Data segment:

※

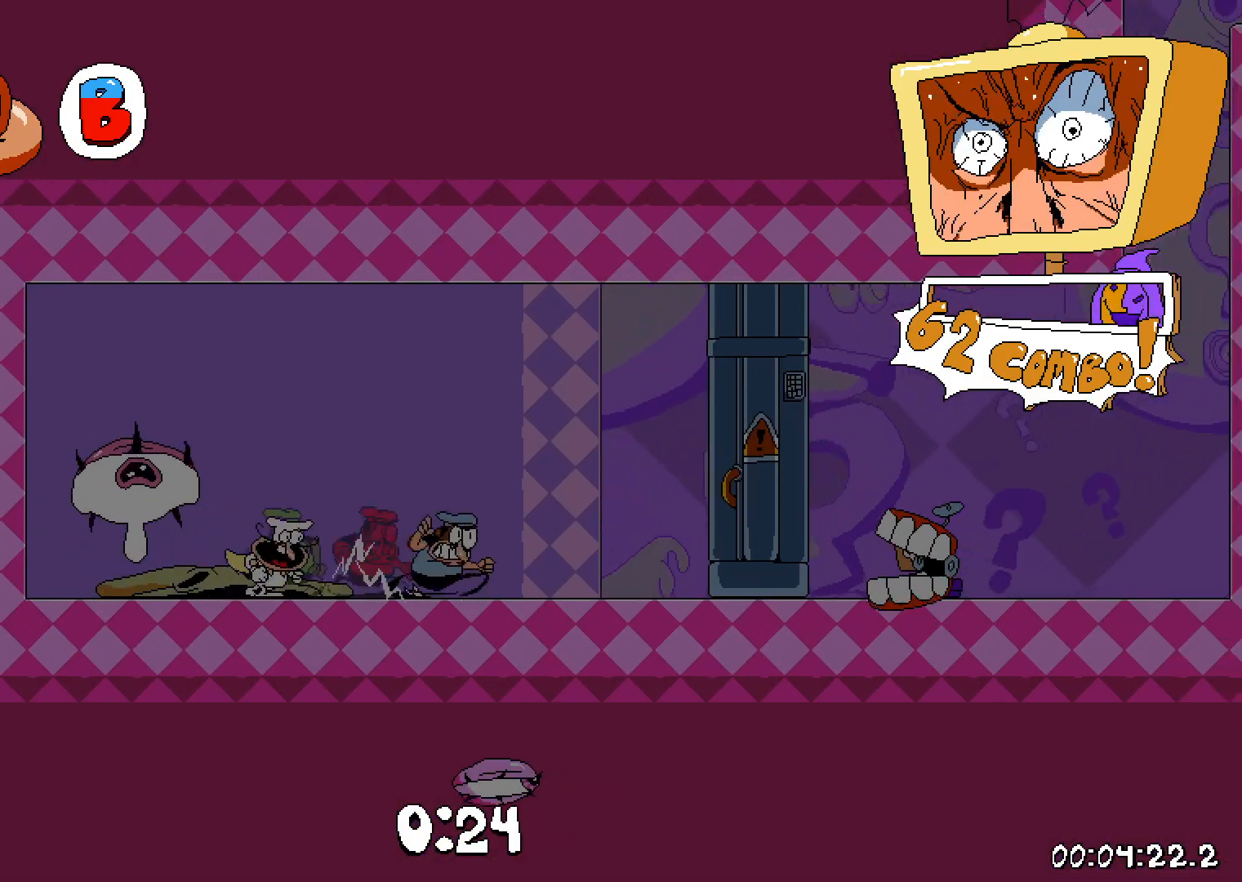
{"keys": ["dash", "right"], "events": [[150, "taunt", "down"], [283, "taunt", "up"]]}
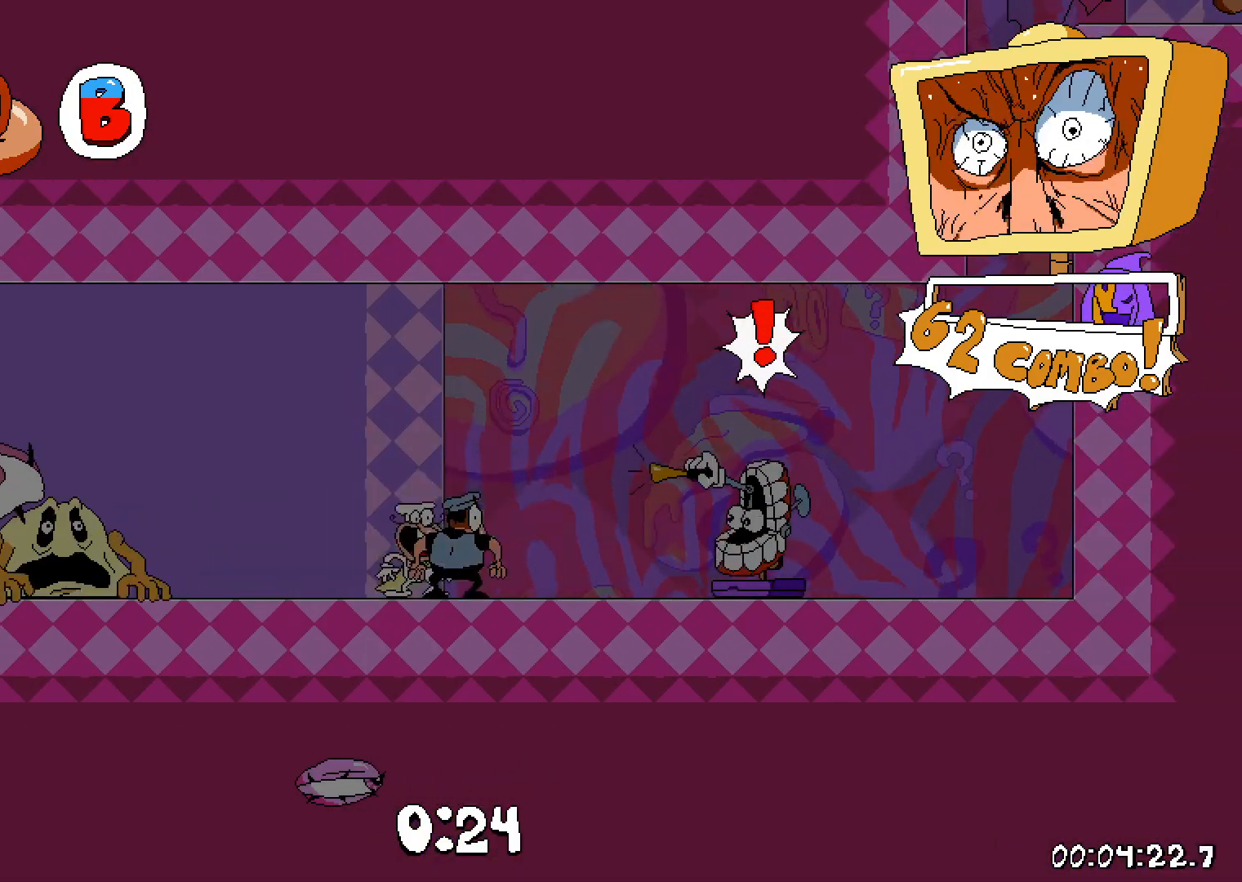
{"keys": ["dash", "jump", "right"], "events": [[367, "jump", "down"]]}
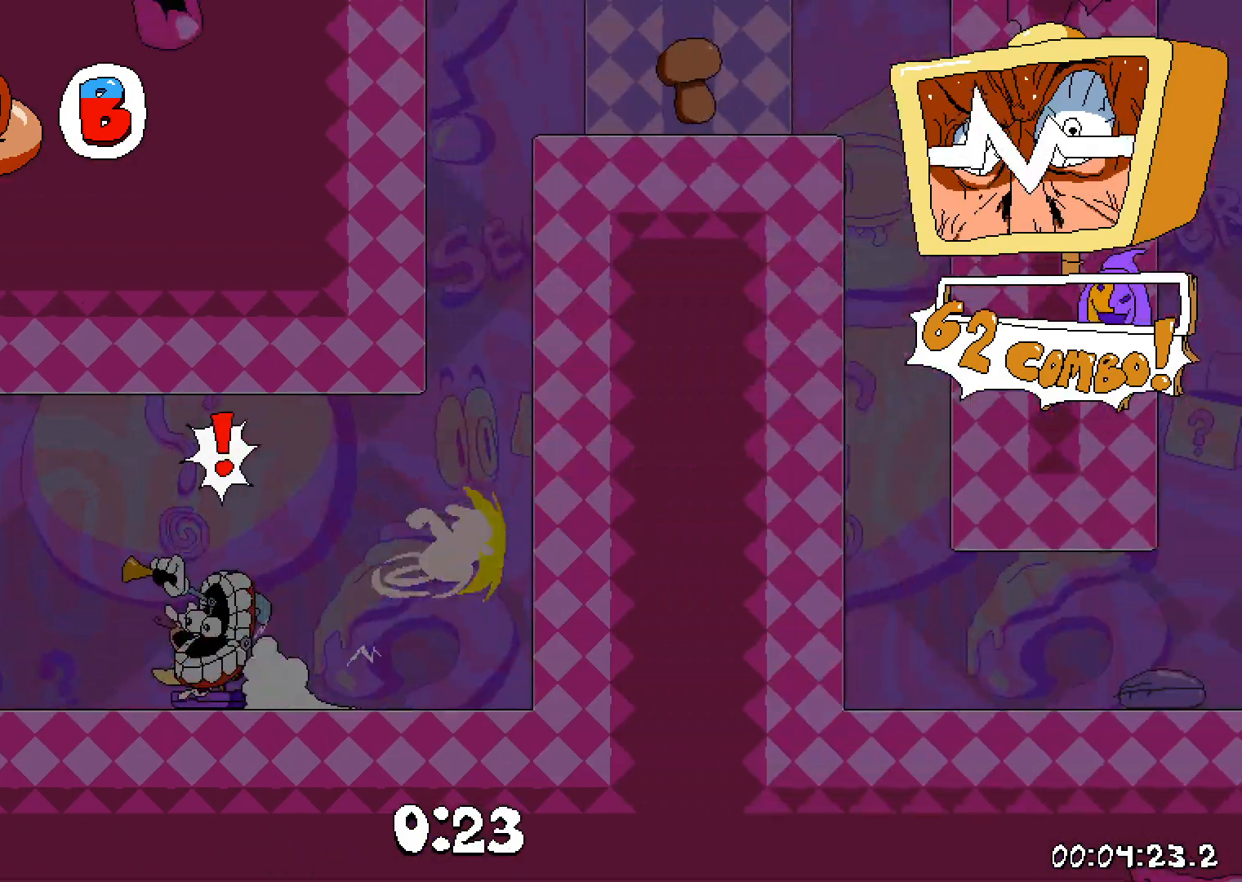
{"keys": ["dash", "right"], "events": [[183, "jump", "up"]]}
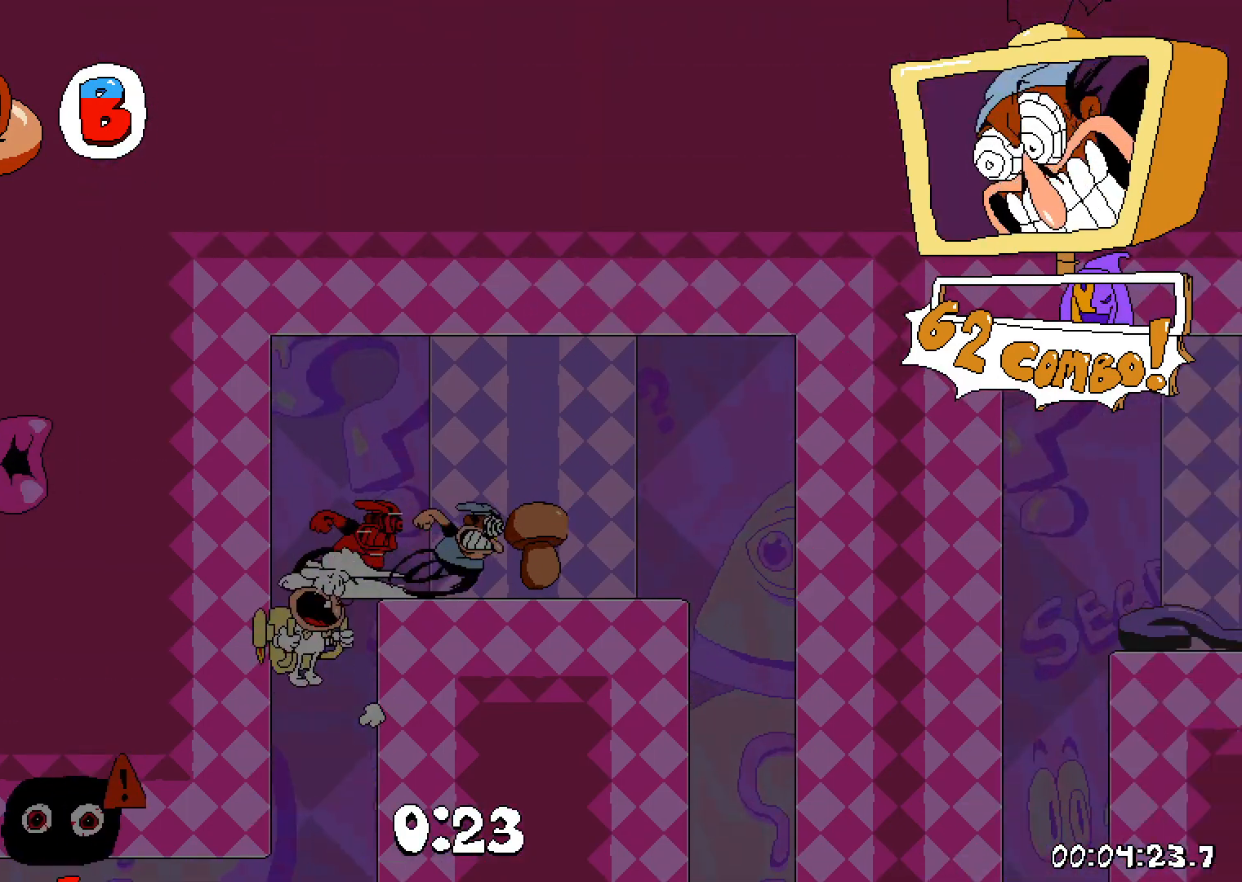
{"keys": [], "events": [[100, "grab", "down"], [133, "right", "up"], [150, "dash", "up"], [167, "left", "down"], [183, "grab", "up"], [267, "left", "up"]]}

※

Brief: Pictures aside, return all of the material exactly as written.

Result below:
{"keys": ["dash", "right"], "events": [[150, "taunt", "down"], [283, "taunt", "up"]]}
{"keys": ["dash", "jump", "right"], "events": [[367, "jump", "down"]]}
{"keys": ["dash", "right"], "events": [[183, "jump", "up"]]}
{"keys": [], "events": [[100, "grab", "down"], [133, "right", "up"], [150, "dash", "up"], [167, "left", "down"], [183, "grab", "up"], [267, "left", "up"]]}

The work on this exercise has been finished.